Today, President Mohammed Morsi of Egypt has been declared to no longer be in office by General Abdul Fattah el-Sisi. Decreeing that Morsi had “failed to meet the demands of the Egyptian people”, and not meeting a deadline made by the army, the constitution has been suspended and an interim government has been announced. Adly Mansour, the chief justice of the Supreme Constitutional Court since 1 July, has been given the reins of power until new elections, expected in a few weeks.
As the reader may know, this is a highly divisive and current issue, and there are many sides to the same story. The Muslim Brotherhood have been accused of governing with a strong bias towards their Islamist power base, and failing to rectify the poor economy that has seen chronic fuel shortages and rising food prices. The Muslim Brotherhood had also clashed with the Supreme Constitutional Court as they sought to force through constitutional change, and conciliation with opposition parties has been low through the first – and only – year of Morsi’s tenure. This post is not arguing that the President Morsi, or the Muslim Brotherhood, is the best party for Egypt, or that their actions have been credible. However, this post does argue for due democratic process, and this is something that Egypt, and the world, is not witnessing.
Perhaps the recent, and independent, intervention by the army should be highlighted. In a western society, it may be taken for granted that the armed forces are depoliticised and can take no action regarding the political process. Except in a national emergency, which is to be confirmed by a democratically elected government, the army should not even be deployed in regards to law and order. Keeping the peace and protecting the welfare of civilians is the responsibility of the police – who are civilians themselves. Soldiers are not civilians and there is certainly is no need for General Abdul Fattah el-Sisi to consider himself a kingmaker, under the pretence of serving the people. To repeat: the army has no role in the democratic process.
Consider that stations such as Al Hafez, Al Nas & Misr 25 have stopped broadcasting after el-Sisi’s address to the nation. There are wide condemnations when communications are restricted by a government when protests rise: is this intervention by the army any different? The Guardian reports that six journalists have been detained by police and are being transported to an unknown location. The military has also warned that the armed forces and police would deal “decisively” with any violence following the address. Armoured personnel carriers and tanks are being deployed, as well as armed soldiers, in key locations. These are ominous messages that may not herald a dark future for Egypt, but these messages do reveal a democratic process in Egypt which is incredibly vulnerable to military intervention and pressure.

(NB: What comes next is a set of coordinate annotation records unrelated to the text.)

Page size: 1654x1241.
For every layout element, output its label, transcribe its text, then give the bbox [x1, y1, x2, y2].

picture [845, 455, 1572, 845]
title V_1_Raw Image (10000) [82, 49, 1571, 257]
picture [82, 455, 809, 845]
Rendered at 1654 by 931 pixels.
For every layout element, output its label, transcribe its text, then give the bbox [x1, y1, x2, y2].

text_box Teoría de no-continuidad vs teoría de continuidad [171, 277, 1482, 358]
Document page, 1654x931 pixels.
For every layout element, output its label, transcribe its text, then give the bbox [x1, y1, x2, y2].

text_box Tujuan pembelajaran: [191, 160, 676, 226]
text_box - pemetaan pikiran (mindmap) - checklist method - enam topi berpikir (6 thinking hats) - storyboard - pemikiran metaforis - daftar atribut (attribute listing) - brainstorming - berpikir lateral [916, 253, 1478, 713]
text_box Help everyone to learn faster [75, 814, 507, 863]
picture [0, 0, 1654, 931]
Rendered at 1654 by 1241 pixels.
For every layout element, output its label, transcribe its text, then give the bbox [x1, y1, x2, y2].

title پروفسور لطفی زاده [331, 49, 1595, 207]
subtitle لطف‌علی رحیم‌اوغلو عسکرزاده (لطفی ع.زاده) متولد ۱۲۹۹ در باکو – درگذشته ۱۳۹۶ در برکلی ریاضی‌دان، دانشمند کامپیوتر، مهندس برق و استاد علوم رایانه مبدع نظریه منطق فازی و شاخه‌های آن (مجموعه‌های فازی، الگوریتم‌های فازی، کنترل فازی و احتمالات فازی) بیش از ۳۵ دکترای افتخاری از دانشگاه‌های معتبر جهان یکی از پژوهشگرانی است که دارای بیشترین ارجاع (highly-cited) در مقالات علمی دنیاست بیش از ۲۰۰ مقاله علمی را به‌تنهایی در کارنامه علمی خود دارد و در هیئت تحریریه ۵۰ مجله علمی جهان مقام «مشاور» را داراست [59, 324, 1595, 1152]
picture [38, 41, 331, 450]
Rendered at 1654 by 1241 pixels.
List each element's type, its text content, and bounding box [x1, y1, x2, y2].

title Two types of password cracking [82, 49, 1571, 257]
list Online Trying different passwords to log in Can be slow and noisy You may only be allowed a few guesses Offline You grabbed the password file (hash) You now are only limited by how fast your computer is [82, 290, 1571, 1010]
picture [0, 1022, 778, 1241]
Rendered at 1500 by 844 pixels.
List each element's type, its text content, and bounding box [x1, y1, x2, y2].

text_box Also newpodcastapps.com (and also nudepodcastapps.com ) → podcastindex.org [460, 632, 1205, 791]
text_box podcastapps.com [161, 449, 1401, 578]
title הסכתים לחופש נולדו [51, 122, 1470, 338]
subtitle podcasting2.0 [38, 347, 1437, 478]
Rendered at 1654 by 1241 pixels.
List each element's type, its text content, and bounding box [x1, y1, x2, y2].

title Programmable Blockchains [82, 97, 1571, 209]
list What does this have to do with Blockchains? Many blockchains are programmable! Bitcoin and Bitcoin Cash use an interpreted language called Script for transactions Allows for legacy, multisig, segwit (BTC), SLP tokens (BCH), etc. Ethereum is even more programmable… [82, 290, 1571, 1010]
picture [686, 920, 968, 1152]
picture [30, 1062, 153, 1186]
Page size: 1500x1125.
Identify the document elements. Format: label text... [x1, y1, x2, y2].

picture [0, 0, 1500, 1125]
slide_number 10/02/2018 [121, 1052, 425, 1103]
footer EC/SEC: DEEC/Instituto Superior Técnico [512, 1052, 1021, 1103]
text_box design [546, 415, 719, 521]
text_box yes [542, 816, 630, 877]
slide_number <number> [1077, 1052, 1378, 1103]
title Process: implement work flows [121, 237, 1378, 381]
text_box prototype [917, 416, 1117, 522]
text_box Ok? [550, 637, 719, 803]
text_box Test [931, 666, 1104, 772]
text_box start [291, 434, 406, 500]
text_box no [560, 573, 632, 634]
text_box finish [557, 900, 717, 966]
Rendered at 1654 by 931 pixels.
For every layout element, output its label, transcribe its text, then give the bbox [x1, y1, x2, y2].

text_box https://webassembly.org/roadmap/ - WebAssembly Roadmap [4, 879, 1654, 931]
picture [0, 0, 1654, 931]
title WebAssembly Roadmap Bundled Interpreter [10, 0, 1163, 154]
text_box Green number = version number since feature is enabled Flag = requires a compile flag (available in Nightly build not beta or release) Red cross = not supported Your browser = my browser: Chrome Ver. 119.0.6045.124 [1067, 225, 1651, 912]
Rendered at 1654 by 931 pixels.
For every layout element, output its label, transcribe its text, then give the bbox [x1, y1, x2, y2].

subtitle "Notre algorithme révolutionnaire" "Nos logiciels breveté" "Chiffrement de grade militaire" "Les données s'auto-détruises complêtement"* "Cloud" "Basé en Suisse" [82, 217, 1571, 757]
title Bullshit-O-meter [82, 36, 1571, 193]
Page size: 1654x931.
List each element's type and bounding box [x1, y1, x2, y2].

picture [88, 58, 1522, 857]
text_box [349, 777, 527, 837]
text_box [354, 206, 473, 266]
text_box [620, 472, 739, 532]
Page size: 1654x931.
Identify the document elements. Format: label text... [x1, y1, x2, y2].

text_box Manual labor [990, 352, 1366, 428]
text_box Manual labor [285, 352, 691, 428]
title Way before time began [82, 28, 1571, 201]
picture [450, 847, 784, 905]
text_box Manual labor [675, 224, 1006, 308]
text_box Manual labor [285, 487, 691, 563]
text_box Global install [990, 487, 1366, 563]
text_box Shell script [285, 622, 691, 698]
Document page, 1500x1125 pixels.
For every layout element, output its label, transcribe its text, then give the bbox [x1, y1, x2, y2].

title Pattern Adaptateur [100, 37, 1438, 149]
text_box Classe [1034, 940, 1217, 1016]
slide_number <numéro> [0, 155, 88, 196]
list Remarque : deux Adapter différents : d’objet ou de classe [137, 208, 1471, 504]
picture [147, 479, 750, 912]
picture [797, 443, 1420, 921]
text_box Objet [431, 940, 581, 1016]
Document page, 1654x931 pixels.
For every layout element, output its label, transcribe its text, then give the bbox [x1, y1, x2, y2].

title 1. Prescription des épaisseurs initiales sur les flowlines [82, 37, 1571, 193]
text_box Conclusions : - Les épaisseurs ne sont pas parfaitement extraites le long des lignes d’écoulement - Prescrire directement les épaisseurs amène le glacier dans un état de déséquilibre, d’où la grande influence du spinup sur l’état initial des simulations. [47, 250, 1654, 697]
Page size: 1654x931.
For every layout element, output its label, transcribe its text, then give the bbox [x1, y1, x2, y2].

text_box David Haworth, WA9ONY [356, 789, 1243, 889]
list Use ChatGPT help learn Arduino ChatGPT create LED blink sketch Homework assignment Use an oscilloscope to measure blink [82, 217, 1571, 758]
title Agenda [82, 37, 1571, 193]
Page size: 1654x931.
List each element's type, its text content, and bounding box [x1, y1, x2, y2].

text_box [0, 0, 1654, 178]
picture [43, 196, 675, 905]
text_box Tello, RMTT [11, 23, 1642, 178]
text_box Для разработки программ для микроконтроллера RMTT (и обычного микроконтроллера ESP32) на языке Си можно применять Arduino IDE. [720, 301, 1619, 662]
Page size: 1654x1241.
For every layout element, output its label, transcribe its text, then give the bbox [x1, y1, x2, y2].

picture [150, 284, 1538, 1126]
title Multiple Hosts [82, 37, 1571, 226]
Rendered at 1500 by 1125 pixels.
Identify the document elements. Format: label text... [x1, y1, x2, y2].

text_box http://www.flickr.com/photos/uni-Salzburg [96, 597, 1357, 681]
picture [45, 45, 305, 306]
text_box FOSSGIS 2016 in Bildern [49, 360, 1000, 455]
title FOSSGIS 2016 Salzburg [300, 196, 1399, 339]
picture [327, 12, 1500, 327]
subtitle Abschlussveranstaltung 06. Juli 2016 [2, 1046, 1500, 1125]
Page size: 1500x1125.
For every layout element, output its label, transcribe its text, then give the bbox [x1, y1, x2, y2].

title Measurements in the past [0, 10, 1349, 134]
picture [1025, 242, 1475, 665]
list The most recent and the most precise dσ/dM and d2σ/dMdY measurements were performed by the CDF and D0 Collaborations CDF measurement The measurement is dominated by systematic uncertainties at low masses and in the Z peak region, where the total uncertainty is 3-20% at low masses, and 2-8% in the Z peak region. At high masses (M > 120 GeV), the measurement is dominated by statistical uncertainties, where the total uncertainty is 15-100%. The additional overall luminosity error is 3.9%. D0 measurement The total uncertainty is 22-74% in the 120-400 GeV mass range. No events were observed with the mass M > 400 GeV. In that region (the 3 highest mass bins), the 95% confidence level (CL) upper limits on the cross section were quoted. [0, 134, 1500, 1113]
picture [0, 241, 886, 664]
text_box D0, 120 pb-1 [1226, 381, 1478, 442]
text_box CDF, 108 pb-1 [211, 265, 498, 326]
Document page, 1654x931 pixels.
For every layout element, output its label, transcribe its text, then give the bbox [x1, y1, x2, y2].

The people should decide who is elected to govern their country. They did – Morsi won approximately 52% of the vote. Just over a year into his tenure, he has been ousted by a military coup (and it is a coup – do not think otherwise) for not heeding the calls of the Egyptian people. Most governments decry demonstrations when their tenure has been less than a four/five year term – Morsi got one year. Even Morsi held that peaceful demonstrations were lawful, though he also thought that he knew best. What the world witnessed tonight was a government which was toppled by the army. The army suspended the constitution and enacted its own temporary law after a coup. An interim government has been declared and put in place by the army. Where a democratic process should have demonstrations, petitions, protests, and parliamentary procedure, Egypt witnessed violence and a coup. While we hope that Egypt will see a brighter future, a stronger economy, and a more united people, these things can – and should – be brought about by elected politicians, and the people who those politicians represent.
Tonight, this post does not celebrate the downfall of a divisive president. Tonight, this post mourns a military coup in Egypt which promises no end to violence, crackdowns to dissent, and possibly even worse.